For a glaring example, consider this passage in Kenyon’s opinion piece last summer. Similar language was in play in Mitchell’s USA Today writing as well:

I take pride in earning my placements fairly and squarely. When it came to the indoor track conference championships, the biological male athlete snagged the gold medal and bumped my teammate into fourth place and off the podium.

The athlete who won the Big Sky Conference title in the mile at their indoor championship in 2020 — June Eastwood of the University of Montana — is a transgender woman and by NCAA regulations was fully eligible to compete. The “fairly and squarely” trope here is an insinuation that no editor or reporter should ever let slide. In many pieces on these issues, basic facts in regards to regulations are often not mentioned or glossed over.
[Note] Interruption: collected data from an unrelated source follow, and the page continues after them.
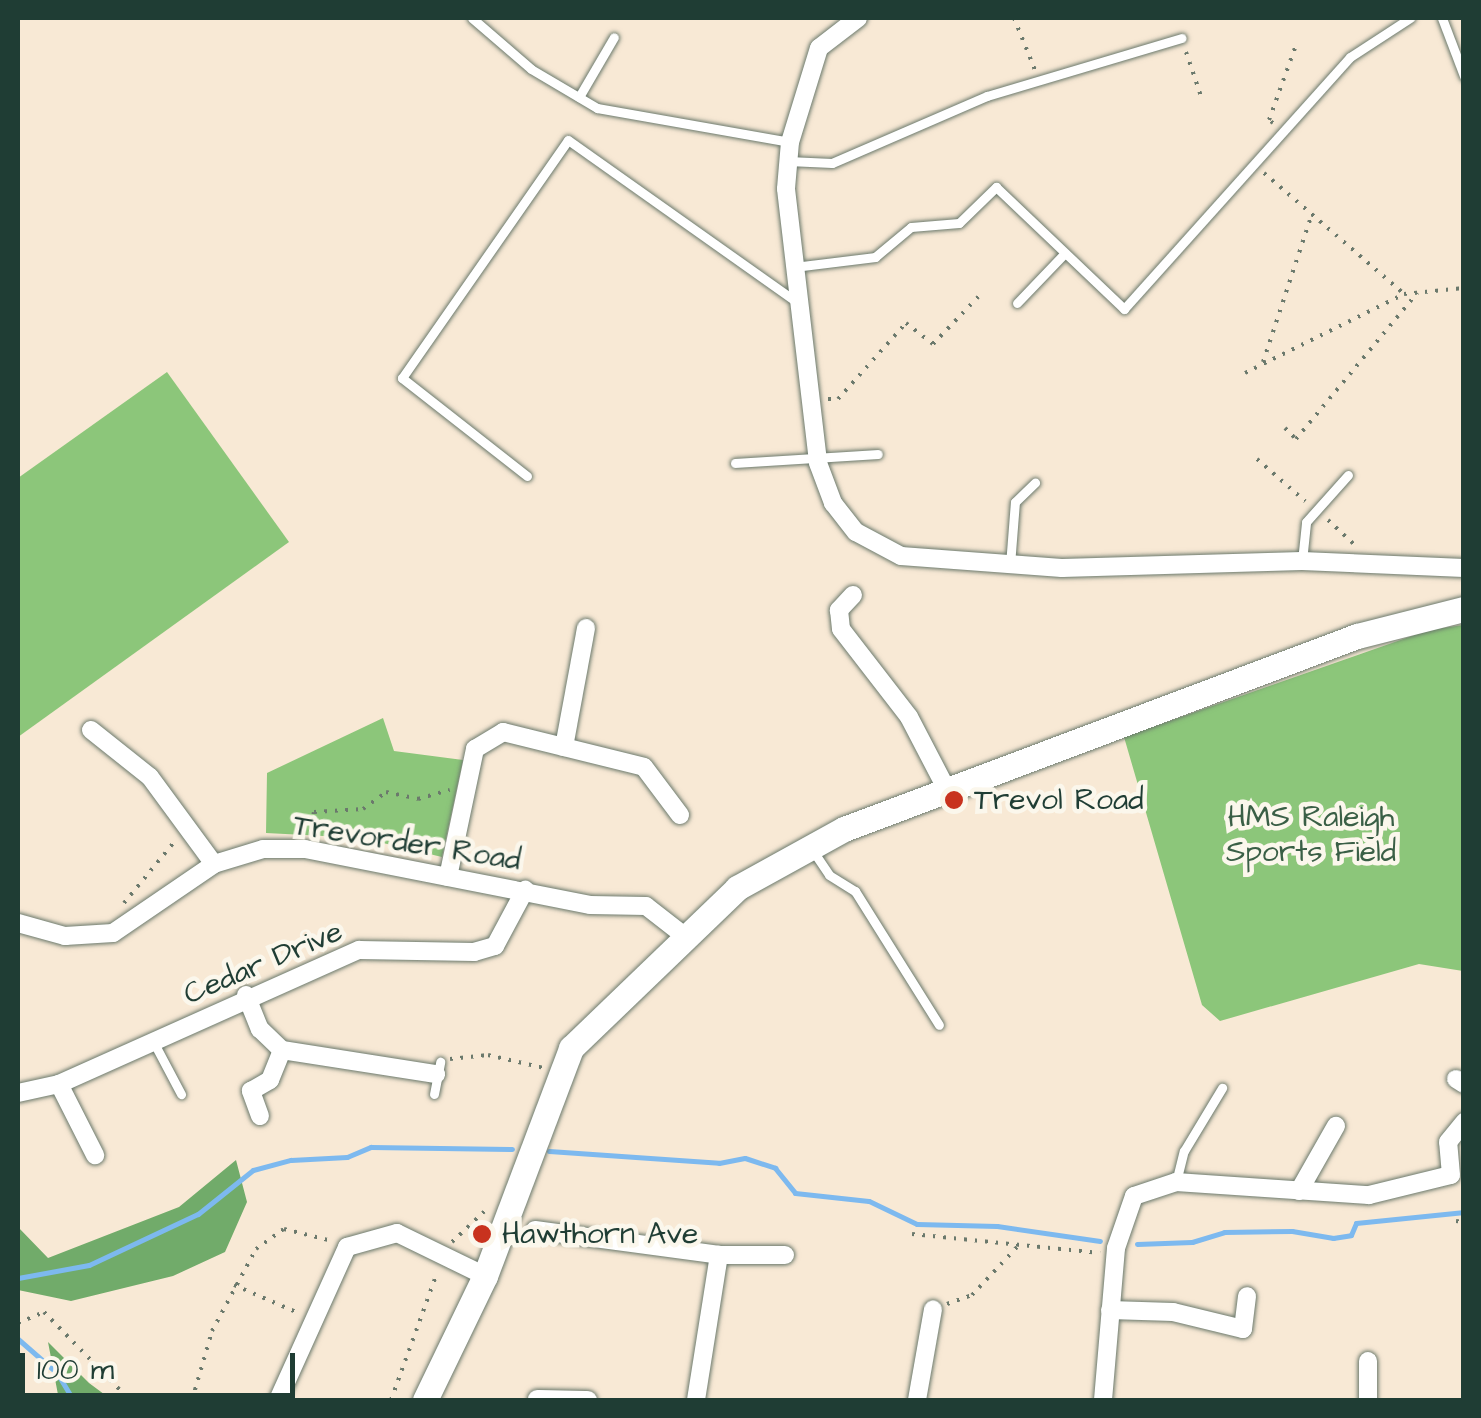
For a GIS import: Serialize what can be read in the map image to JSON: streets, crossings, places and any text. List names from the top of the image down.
{
  "streets": {
    "street": ["Trevorder Road", "Cedar Drive"]
  },
  "crossings": [
    ["Trevorder Road", "Cedar Drive"]
  ],
  "parks": ["HMS Raleigh Sports Field"],
  "places": ["Trevol Road", "Hawthorn Ave"],
  "scale_bar": "100 m"
}
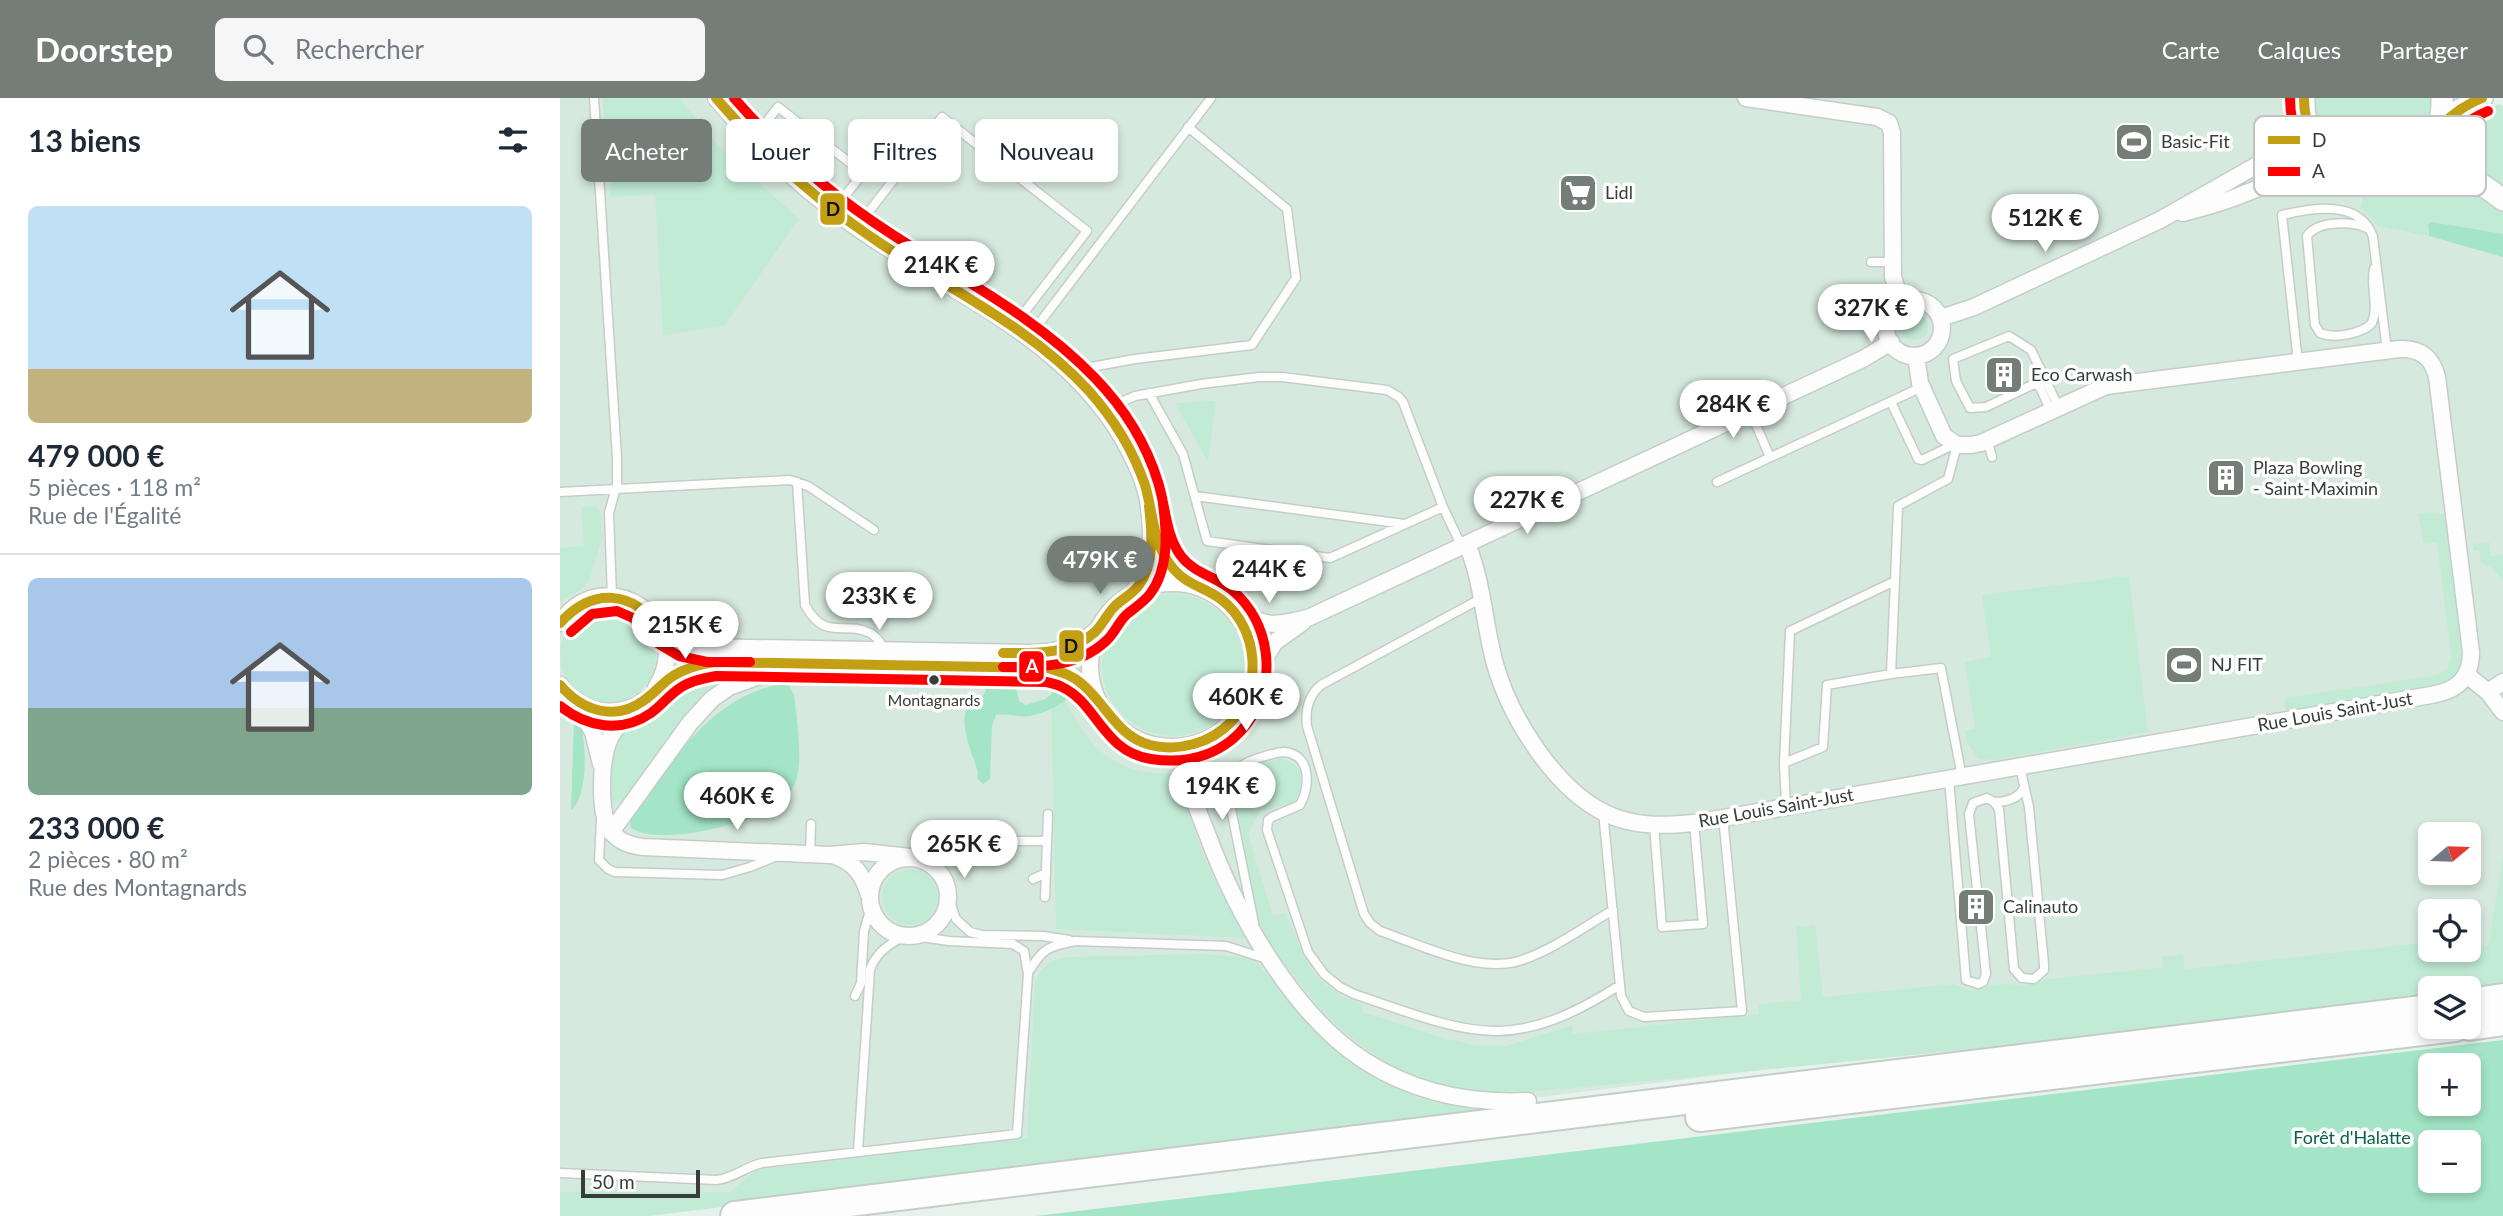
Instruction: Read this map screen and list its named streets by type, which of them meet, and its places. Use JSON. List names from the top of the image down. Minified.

Willful slurs such as to those directed to trans women such as Yearwood, Miller and June Eastwood (above) have no business in a USA Today, or any venue that claims to do journalism right

The second point is the term “biological male” and any other variant that tries to sell the idea that trans women aren’t women. Willful, weaponized misgendering is hate speech. To demean trans people by misgendering us is equal in my eyes to having White supremacists referring to Black folks like me as the n-word.

Sound journalism sheds light on people and issues. Publishing and printing opinion pieces attacking already vulnerable communities in an ugly manner is a cruel surrender to darkness.